There are several limitations to our study. First, due to the retrospective design of our study, we could not determine the total number of patients who received thromboprophylaxis during the time period studied. Hence, our study only gives a partial view of physicians’ adherence to thromboprophylaxis guidelines, as it focuses on instances in which inadequate thromboprophylaxis was delivered. However, we were able to highlight clinical settings and patient characteristics for which inadequate thromboprophylaxis was more frequent. Second, in stratifying patients as being at low or high risk of VTE, we gave equal weight to all risk factors defined in the ACCP guidelines. However, in the clinical setting, some risk factors may influence VTE risk more than others. Third, our endpoint was objectively diagnosed VTE, and hence did not include instances in which there was a high suspicion of VTE but no confirmatory test. This might have underestimated the true number of cases of VTE during the time period studied. Finally, due to its retrospective design, we were unable to ascertain if there were instances of delayed or missed doses among patients who received thromboprophylaxis.

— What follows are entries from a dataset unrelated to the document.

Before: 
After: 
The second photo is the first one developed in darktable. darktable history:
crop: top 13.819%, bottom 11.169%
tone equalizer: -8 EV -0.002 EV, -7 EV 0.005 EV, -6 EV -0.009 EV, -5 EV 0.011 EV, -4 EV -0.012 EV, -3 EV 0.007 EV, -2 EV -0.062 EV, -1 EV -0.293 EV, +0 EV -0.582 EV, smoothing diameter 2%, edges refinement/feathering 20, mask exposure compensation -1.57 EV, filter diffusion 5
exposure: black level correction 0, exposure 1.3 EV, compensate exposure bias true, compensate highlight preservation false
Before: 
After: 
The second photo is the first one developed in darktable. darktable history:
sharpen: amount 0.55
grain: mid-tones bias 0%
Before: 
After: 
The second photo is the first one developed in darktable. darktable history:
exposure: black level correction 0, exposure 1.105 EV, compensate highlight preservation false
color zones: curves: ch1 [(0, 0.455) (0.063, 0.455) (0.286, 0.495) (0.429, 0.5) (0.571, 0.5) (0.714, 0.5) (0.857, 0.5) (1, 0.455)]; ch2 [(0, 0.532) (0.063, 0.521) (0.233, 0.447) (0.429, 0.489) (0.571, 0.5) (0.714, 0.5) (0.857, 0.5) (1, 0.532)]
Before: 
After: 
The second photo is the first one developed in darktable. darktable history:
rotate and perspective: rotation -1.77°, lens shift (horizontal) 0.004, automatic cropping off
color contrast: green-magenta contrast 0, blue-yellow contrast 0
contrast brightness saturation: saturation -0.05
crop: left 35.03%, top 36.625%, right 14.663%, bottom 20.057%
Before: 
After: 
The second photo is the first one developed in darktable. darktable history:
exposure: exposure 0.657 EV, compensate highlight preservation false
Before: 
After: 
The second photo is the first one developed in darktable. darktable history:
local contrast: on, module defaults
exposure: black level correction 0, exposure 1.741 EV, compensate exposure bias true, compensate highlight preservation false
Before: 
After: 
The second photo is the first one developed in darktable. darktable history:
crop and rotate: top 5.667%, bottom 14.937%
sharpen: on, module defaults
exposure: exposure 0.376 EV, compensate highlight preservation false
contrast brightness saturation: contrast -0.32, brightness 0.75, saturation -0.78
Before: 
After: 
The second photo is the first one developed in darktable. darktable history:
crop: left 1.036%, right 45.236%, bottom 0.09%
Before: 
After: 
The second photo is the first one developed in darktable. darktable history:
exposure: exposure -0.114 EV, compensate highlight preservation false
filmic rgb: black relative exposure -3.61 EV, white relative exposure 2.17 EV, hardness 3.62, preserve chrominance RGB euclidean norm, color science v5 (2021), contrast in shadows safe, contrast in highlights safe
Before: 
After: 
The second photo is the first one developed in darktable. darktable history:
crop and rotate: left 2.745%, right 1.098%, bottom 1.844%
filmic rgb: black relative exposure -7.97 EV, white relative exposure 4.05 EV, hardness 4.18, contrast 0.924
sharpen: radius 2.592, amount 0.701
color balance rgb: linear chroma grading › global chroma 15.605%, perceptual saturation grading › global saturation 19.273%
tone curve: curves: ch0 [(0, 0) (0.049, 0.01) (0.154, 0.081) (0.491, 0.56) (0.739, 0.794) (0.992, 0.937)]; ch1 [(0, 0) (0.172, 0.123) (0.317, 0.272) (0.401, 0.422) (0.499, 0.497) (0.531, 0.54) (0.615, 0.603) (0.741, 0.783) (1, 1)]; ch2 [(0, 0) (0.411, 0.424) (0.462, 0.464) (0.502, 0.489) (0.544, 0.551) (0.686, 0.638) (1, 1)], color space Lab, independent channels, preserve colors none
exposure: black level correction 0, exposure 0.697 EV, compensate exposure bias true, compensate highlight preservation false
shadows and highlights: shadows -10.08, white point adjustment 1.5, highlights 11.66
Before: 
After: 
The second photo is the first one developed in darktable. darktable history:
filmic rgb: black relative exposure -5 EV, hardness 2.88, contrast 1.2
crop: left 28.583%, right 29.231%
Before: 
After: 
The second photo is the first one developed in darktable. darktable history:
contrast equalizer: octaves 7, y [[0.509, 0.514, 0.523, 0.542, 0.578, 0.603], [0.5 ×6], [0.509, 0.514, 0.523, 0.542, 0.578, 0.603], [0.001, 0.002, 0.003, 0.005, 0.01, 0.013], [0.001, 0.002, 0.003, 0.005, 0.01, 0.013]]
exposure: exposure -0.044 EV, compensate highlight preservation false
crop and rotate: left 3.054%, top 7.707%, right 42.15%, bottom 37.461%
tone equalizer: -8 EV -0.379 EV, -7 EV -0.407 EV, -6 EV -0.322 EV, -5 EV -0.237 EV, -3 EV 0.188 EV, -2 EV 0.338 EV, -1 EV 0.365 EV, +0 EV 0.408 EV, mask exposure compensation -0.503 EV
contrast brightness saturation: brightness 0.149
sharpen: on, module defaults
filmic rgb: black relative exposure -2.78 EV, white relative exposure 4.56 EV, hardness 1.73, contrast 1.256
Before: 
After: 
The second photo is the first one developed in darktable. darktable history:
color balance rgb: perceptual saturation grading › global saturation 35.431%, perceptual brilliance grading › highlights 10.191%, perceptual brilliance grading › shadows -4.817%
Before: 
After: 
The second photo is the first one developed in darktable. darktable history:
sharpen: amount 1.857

In summary, our study provided a unique opportunity to examine real-world changes with regards to thromboprophylaxis delivery. Using institution-specific data, we documented improved rates of potentially preventable VTE from 2001 to 2010, which reflect the past decade’s significant changes in the approach to thromboprophylaxis and may also be ascribed to the implementation of our hospital-wide VTE prevention policy. However, thromboprophylaxis remains inadequate for non-orthopedic surgery and medical admissions, and patients with active malignancy are prone to thromboprophylaxis failure. This highlights areas in which thromboprophylaxis agents and approaches may be improved.
Footnotes
Declaration of conflicting interest
There are no conflicts of interest to declare for Dr Kim A Ma and Ms Eva Cohen. Dr Susan R Kahn has received honoraria from Sanofi and has attended advisory board meetings for Sanofi and Boehringer Ingelheim.
Funding
This research received no specific grant from any funding agency in the public, commercial, or not-for-profit sector.